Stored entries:
------
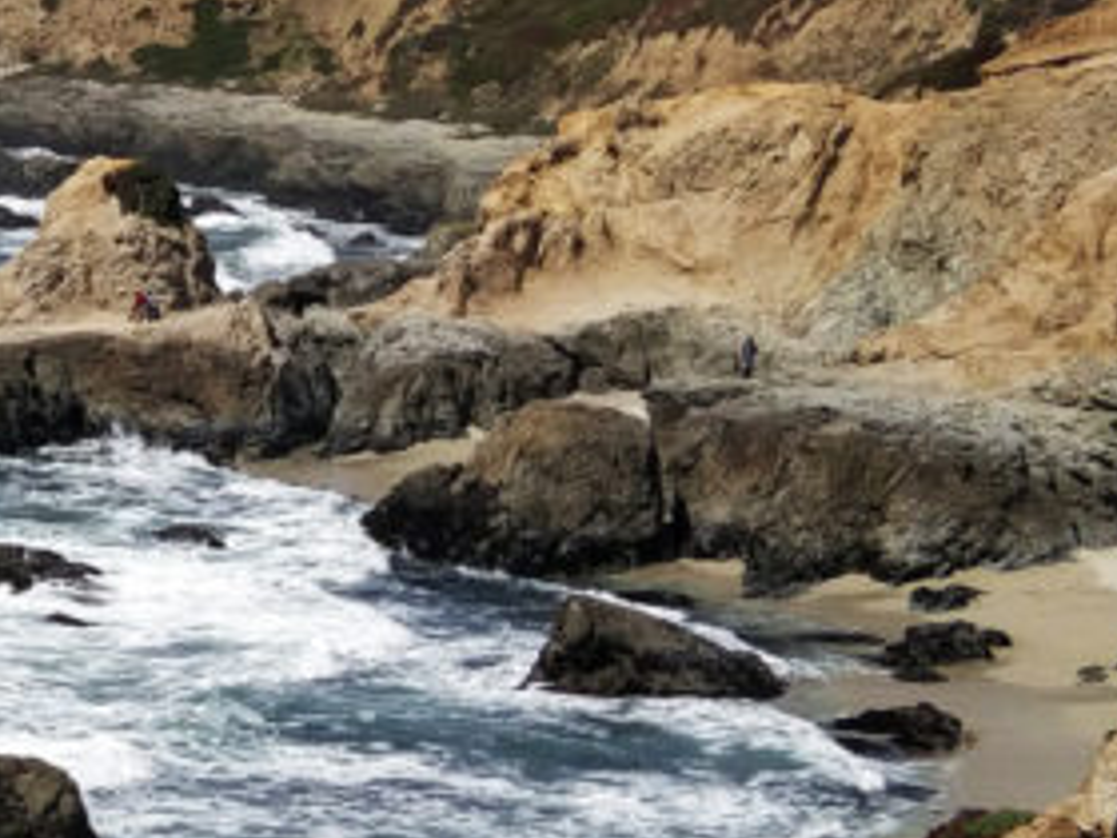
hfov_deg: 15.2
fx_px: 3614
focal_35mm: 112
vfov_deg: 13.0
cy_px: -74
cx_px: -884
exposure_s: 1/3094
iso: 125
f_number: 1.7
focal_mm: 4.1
------
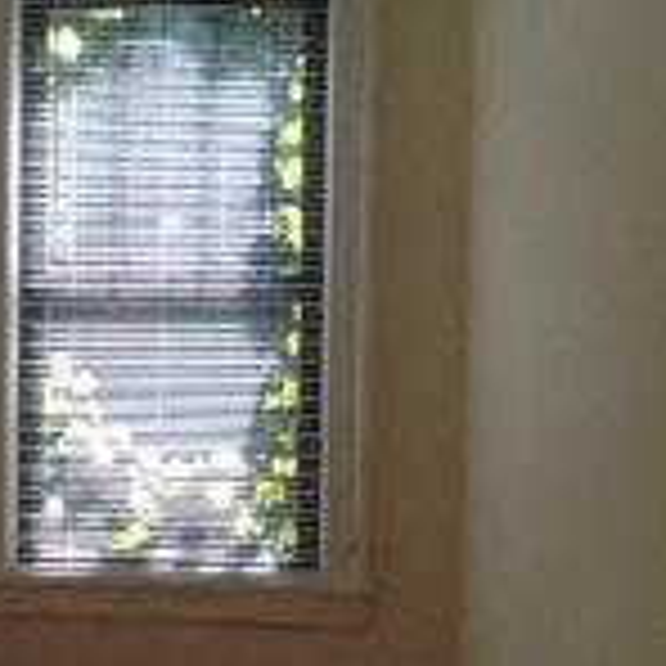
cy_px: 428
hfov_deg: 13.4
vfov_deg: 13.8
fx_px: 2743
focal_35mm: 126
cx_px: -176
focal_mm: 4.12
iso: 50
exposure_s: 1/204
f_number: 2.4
------
### Directions for this task
When the line with "hfov_deg: 13.4" is reached in the data above, start copying there, and copy each line exactly until the line with "f_number: 2.4" has been copied; copy nothing else.

### Result below
hfov_deg: 13.4
vfov_deg: 13.8
fx_px: 2743
focal_35mm: 126
cx_px: -176
focal_mm: 4.12
iso: 50
exposure_s: 1/204
f_number: 2.4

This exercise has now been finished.